**Исходный текст**
Очищение рефлексией – в этой мистерии модернизма рождались техники умиротворения противоположностей через их борьбу во имя прогресса. Все изменилось в свете идеи Джозефа Кошута о том, что искусство существует не как вещь, а как идея: антропоморфность растаяла, когда невозможной стала встреча с произведением лицом к лицу, ведь идеи всегда многолики. Вещь была неразлучна с художественной волей, но, когда орфический модернизм превратился в сетевого Анти-Эдипа, она осталась в индустриальном пекле. Искусство-идея оказалось соприродным с постсовременной реальностью цифровых медиа. Это единство и породило своего двойника: альтернатива растворению искусства в коммуникациях сегодня воплощается в авторской позиции. В отличие от героев прошлого, автор больше не формирует целостной картины мира или идеологии. Он изучает модели миросистемы как интерьеры «первичной сцены», единства места-времени-действия, чьим подвижным избытком сам он и стал. В ответ на кантовский вопрос «что делать?» модернизм предлагал снижать шум на всех гетерогенных каналах сразу или захватить вокзалы, телефон, телеграф. И был побежден своим же оружием, когда апологеты единосущности из Art&Language объявили, что отныне вопрос только в том, чего больше делать нельзя. На фоне предрассудка, что последней поэмой был Аушвиц, ответ очевиден: больше нельзя ничего. А значит – можно все. Постсовременность переоткрыла концлагерь как собственный прототип: там начинался наш цифровой рай, где все возможно, но факт бессилен против правила, где свобода не автономия практики, но возможность получать спецвозможности.

**Данные для анализа**
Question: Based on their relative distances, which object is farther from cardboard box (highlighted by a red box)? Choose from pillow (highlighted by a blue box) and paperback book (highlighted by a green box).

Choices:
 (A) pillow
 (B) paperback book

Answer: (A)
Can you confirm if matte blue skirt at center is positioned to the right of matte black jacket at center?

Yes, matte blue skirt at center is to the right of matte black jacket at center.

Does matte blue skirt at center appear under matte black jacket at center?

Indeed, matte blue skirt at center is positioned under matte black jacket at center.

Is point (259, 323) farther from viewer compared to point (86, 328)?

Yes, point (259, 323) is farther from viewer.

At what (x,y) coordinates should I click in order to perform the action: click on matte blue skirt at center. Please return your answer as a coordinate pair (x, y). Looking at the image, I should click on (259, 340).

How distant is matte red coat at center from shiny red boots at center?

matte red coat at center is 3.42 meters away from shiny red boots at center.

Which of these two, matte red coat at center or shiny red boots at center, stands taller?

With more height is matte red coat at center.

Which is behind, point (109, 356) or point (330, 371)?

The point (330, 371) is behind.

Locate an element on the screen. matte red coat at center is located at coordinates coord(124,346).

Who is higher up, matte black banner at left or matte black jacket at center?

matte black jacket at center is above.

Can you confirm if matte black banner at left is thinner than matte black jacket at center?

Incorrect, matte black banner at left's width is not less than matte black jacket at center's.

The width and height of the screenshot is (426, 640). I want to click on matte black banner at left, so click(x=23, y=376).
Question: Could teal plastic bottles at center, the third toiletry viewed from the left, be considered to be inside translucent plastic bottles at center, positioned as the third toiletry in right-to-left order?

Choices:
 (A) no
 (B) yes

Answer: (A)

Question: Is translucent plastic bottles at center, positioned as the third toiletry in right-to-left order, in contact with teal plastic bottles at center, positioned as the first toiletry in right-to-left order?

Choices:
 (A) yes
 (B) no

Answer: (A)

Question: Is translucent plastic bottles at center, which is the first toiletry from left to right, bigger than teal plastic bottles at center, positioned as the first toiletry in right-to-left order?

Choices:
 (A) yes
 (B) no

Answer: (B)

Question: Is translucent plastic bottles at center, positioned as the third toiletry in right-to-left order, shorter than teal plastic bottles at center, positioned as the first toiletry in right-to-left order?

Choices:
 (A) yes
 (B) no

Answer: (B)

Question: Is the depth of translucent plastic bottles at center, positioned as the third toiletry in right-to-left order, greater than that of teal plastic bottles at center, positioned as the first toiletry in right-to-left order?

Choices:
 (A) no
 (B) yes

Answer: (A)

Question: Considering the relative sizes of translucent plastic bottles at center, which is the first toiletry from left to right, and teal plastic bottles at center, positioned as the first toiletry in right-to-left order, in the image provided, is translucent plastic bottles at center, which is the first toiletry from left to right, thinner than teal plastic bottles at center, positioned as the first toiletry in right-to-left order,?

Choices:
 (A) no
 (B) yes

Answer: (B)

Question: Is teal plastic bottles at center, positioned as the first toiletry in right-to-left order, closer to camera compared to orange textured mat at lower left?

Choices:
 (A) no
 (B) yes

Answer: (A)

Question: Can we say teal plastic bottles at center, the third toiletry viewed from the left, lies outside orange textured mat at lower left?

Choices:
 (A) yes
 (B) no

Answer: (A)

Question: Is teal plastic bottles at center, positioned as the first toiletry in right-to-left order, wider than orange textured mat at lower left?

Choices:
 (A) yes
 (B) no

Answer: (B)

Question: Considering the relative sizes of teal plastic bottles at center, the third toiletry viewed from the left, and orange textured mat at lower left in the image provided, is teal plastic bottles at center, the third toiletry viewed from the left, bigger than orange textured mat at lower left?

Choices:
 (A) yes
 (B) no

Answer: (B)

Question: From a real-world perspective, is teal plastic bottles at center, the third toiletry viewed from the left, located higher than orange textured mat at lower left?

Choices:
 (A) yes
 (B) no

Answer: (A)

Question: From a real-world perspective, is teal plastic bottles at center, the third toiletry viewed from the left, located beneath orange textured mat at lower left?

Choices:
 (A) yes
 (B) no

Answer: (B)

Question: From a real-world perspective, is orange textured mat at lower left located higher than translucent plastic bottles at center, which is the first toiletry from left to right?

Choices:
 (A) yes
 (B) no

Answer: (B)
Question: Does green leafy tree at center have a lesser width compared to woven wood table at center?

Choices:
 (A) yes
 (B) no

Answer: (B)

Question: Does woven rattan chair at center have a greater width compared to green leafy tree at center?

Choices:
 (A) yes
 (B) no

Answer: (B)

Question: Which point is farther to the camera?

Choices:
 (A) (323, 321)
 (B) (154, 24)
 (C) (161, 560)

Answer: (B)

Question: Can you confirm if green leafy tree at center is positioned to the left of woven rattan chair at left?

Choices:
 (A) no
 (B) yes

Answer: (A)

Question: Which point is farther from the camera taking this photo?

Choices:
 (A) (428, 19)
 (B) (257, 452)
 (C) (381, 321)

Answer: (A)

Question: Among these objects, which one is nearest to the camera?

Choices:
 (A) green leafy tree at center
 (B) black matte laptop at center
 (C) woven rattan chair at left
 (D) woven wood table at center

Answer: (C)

**Задание**
Как, согласно исходному тексту, существует искусство по идее Джозефа Кошута?

**Ожидаемый ответ**
Не как вещь, а как идея.